[Actions to take]
• a. Reproduce the section of the passage on cloud data warehouses that starts with "Cloud providers address" and goes on through "majority of workloads.".
• b. According to the passage on cloud data warehouses, what kind of storage does Teradata use to help reduce latency?
• c. Extend the passage on cloud data warehouses beyond its final sentence.
*** Text for analysis Section Begins ***
Cloud providers address this in different ways. For example, many now offer on-premises “public-private” clouds: that is, hardware and software bundles that effectively bring the PaaS data warehouse to the enterprise data center. (Be it in a multi-rack appliance form-factor or, alternately, in the form of a shipping container.) But these SKUs are priced at a premium relative to each provider’s basic cloud service. In the public cloud, proper, PaaS providers can usually do a few things to offset the unpredictability of object storage. Some, including Teradata, use block-level storage, which, again, helps reduce latency. And most PaaS providers also use caching (in-memory, NVME, SSD) to improve performance for common reports, queries, etc. In practice, this is sufficient for a majority of workloads.
How a PaaS data warehouse deals with latency, especially, determines how well it will perform in the cloud context. But its ability to wring extra performance out of virtualized processors, virtual memory, and high-speed virtual interconnects is also critical. What is most frustrating is that – notwithstanding all of these remediations – there are practical limits with respect to what PaaS providers can do.
And this gets at something that is implicit in what Twogood said: namely, that some on-premises workloads just will not be able to move to the public cloud; that, at this point – as a function of the features, constraints, and (yes) vicissitudes of public cloud infrastructure – the PaaS data warehouse cannot scale to support the most demanding workloads. Even though Twogood himself would not go so far as to say this, it is implicit in what he did say.
Predicting and assessing price/performance in the cloud
With this as background, what conclusions can we draw about the scalability and price/performance of cloud data warehouse services? Now as ever, the answer is a familiar one: it depends. Which is to say: it depends on what would-be subscribers want to do, on the types and varieties of the workloads they want to run, on the complexity of their queries, and on the number of simultaneous users (i.e., “concurrency”) that they want to host – both on average and during periods of peak demand.
*** Text for analysis Section Ends ***
*** Supplied data Section Begins ***
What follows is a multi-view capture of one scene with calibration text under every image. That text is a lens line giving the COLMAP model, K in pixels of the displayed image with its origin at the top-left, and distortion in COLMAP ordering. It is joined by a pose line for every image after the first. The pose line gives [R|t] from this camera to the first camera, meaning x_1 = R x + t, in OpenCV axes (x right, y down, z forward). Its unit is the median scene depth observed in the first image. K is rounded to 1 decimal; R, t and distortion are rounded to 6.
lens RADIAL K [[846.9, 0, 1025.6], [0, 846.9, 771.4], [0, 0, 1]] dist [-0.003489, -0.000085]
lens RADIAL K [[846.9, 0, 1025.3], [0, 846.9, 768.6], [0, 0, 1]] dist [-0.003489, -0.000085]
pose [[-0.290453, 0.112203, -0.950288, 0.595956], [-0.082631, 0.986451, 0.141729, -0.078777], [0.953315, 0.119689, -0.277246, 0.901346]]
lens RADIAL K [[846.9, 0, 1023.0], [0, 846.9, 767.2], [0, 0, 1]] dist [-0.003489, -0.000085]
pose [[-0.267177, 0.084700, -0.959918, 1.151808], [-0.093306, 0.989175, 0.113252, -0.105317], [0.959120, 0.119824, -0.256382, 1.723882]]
*** Supplied data Section Ends ***
[Outputs in order]
• a.
Cloud providers address this in different ways. For example, many now offer on-premises “public-private” clouds: that is, hardware and software bundles that effectively bring the PaaS data warehouse to the enterprise data center. (Be it in a multi-rack appliance form-factor or, alternately, in the form of a shipping container.) But these SKUs are priced at a premium relative to each provider’s basic cloud service. In the public cloud, proper, PaaS providers can usually do a few things to offset the unpredictability of object storage. Some, including Teradata, use block-level storage, which, again, helps reduce latency. And most PaaS providers also use caching (in-memory, NVME, SSD) to improve performance for common reports, queries, etc. In practice, this is sufficient for a majority of workloads.

• b. Block-level storage.

• c.
It depends on other things, too, such as the design and complexity of their ETL/ELT processes, on the extent to which their data warehouse system is interpenetrated with their existing (on- or off-premises) business processes, and, of course, on the size or scale of the cloud data warehouse system itself.
At a basic level, it depends (a) on whether a customer is completely new to data warehousing or, conversely (b) has an existing data warehouse. It depends, as well, on (c) what this customer plans to do with this existing data warehouse once it spins up its new data warehouse system in the cloud.
For example, a cloud subscriber that is mostly new to data warehousing enjoys a degree of flexibility that a subscriber which has an existing data warehouse system does not. In the same way, an organization that intends to extend its on-premises data warehouse to the cloud – creating a hybrid data warehouse – or which expects to distribute certain types of data warehouse workloads across two or more cloud services (a hybrid-multi-cloud data warehouse) has considerably more flexibility than an organization that plans to migrate, in toto, its existing data warehouse to a single cloud service.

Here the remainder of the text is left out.